Instructions for interacting with me using PR comments are available here. If you have questions or suggestions related to my behavior, please file an issue against the kubernetes-sigs/prow repository. I understand the commands that are listed here.
From https://prow.k8s.io/view/gs/kubernetes-ci-logs/pr-logs/pull/etcd-io_etcd/20239/pull-etcd-robustness-arm64/1957745366933704704
{"level":"warn","ts":"2025-08-19T10:08:20.850392Z","caller":"etcdserver/server.go:854","msg":"server error","error":"the member has been permanently removed from the cluster"}
{"level":"warn","ts":"2025-08-19T10:08:20.850415Z","caller":"etcdserver/server.go:855","msg":"data-dir used by this member must be removed"}
Should I remove each process's data directory after scaling down during Inject?
From https://prow.k8s.io/view/gs/kubernetes-ci-logs/pr-logs/pull/etcd-io_etcd/20239/pull-etcd-robustness-amd64/1957745366849818624
/home/prow/go/src/github.com/etcd-io/etcd/bin/etcd (TestRobustnessExploratoryEtcdTrafficDeleteLeasesClusterOfSize3-test-2) (24040): {"level":"warn","ts":"2025-08-19T10:20:00.008061Z","caller":"etcdserver/server.go:1639","msg":"rejecting member remove request; local member has not been connected to all peers, reconfigure breaks active quorum","local-member-id":"bf19ae4419db00dc","requested-member-remove":"eabdbb777cf498cb","active-peers":1,"error":"etcdserver: unhealthy cluster"}
This looks like the condition I should add to Available.

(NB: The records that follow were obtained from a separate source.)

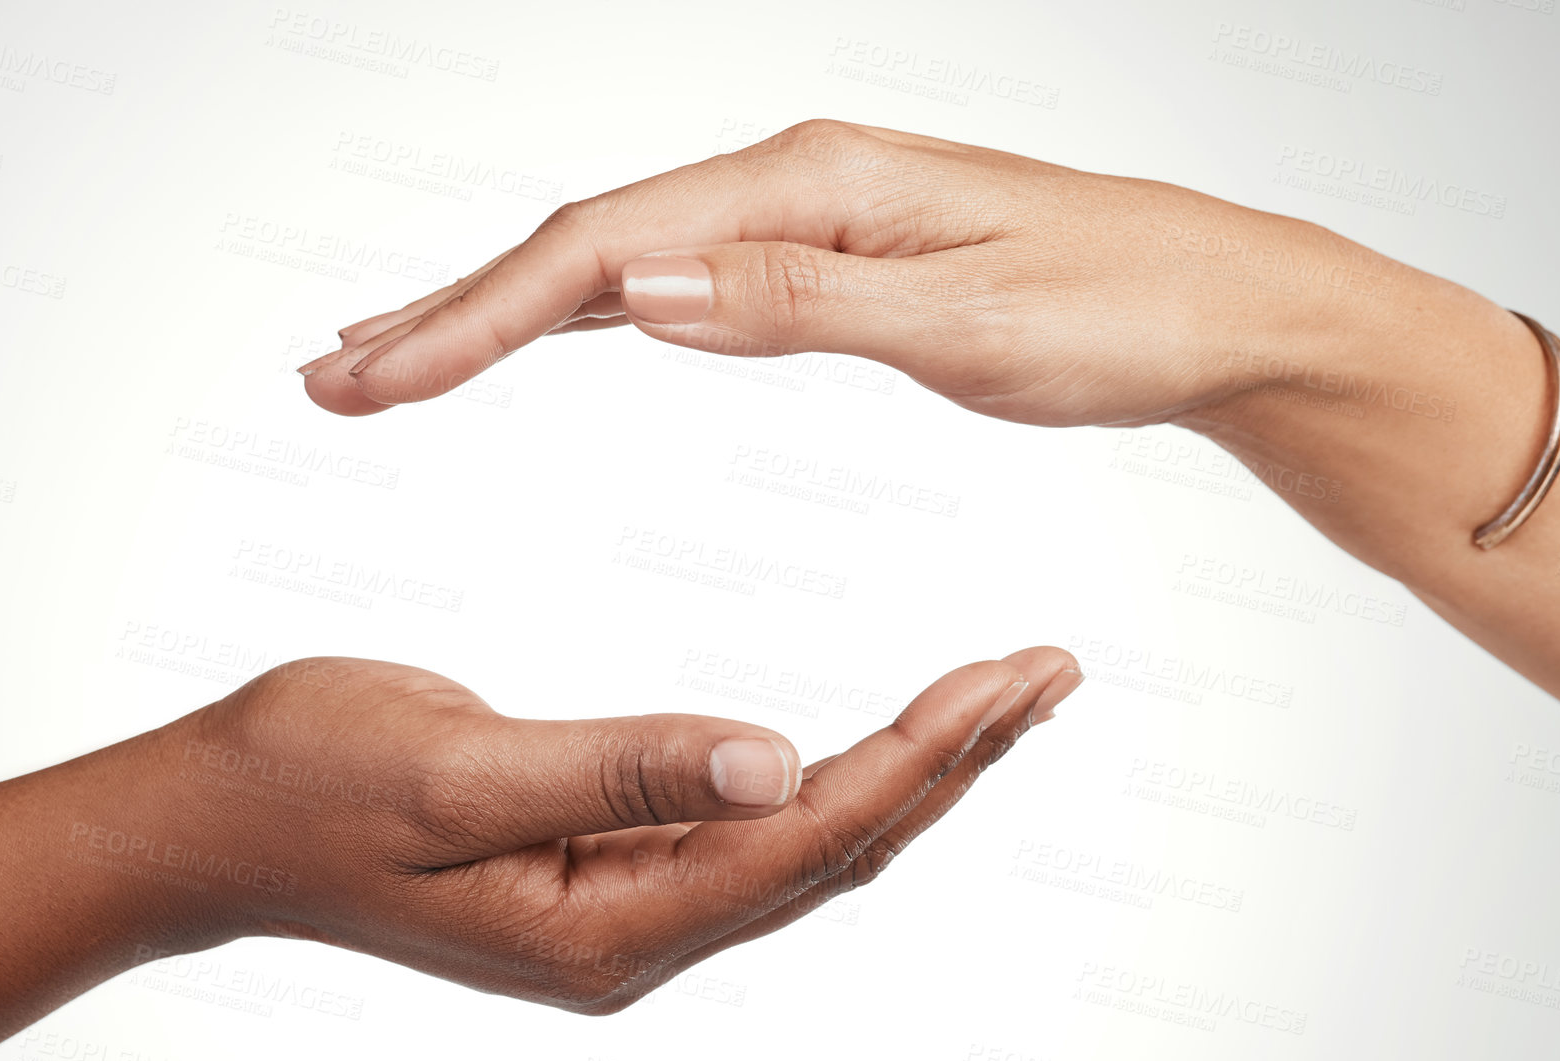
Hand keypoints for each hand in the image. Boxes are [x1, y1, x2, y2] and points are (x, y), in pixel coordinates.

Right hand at [184, 650, 1081, 1011]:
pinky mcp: (606, 868)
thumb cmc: (308, 784)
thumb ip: (619, 767)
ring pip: (804, 844)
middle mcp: (634, 932)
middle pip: (832, 849)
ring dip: (909, 770)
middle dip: (951, 762)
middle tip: (1049, 674)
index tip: (1009, 678)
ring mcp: (623, 909)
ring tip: (1001, 699)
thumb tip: (781, 755)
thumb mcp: (453, 768)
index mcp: (605, 923)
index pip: (805, 838)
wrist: (216, 819)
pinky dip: (833, 778)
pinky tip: (882, 743)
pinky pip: (751, 833)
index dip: (918, 758)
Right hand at [298, 119, 1381, 428]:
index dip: (476, 318)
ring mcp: (807, 219)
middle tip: (335, 373)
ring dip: (500, 315)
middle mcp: (793, 185)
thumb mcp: (967, 323)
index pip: (603, 248)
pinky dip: (588, 315)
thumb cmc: (1122, 310)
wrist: (1224, 305)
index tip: (377, 377)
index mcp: (811, 186)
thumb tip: (642, 292)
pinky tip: (543, 335)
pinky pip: (677, 283)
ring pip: (618, 263)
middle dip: (452, 313)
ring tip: (398, 359)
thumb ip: (799, 305)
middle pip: (583, 243)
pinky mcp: (828, 261)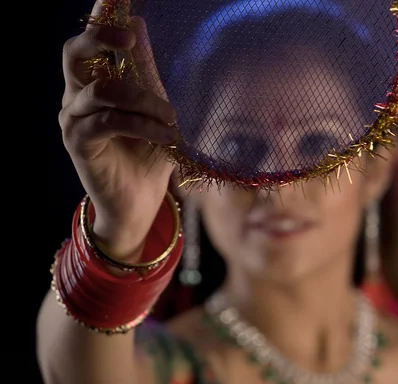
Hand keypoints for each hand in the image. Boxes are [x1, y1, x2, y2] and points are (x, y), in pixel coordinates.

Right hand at [59, 2, 177, 260]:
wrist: (141, 200)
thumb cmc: (148, 153)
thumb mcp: (154, 108)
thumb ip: (144, 71)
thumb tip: (138, 23)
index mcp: (94, 82)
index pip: (90, 41)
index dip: (99, 16)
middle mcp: (76, 96)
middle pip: (74, 53)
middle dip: (102, 38)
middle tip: (131, 40)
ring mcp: (73, 119)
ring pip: (102, 90)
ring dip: (144, 100)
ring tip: (171, 119)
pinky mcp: (79, 143)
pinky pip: (109, 121)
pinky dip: (143, 124)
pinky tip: (166, 136)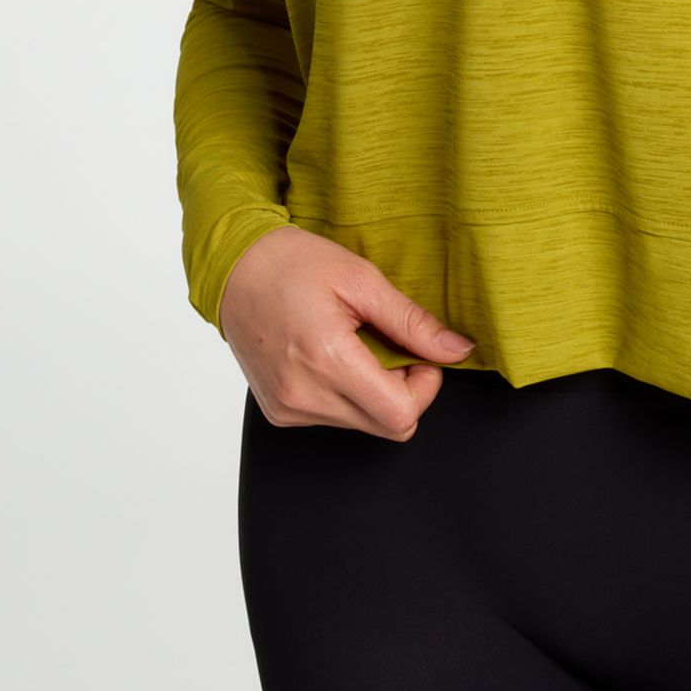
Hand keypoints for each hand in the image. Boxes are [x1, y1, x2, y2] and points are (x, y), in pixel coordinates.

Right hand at [218, 224, 477, 439]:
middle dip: (402, 391)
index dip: (424, 388)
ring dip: (372, 392)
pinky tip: (329, 357)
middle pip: (387, 427)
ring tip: (352, 345)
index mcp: (326, 359)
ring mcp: (288, 409)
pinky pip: (333, 419)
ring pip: (362, 424)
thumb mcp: (360, 279)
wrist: (233, 266)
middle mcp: (303, 395)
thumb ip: (411, 321)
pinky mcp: (279, 412)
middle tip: (388, 345)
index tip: (419, 356)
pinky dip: (344, 395)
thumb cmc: (292, 262)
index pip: (401, 414)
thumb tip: (457, 350)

What do you think @serathius?
Should I remove each process's data directory after scaling down during Inject?
No, please don't read random logs.
This looks like the condition I should add to Available. What do you think @serathius?
No, this log is related to fact that membership are rejected if there is suspicion that cluster member are unstable. It requires at least 5 seconds of being connected to all members. This could be mitigated by adding 5 seconds sleep before membership changes.
Please read MemberReplace failpoint, seems there is a some overlap with your case.
This pull request has been automatically marked as stale because it has not had recent activity. It will be closed after 21 days if no further activity occurs. Thank you for your contributions.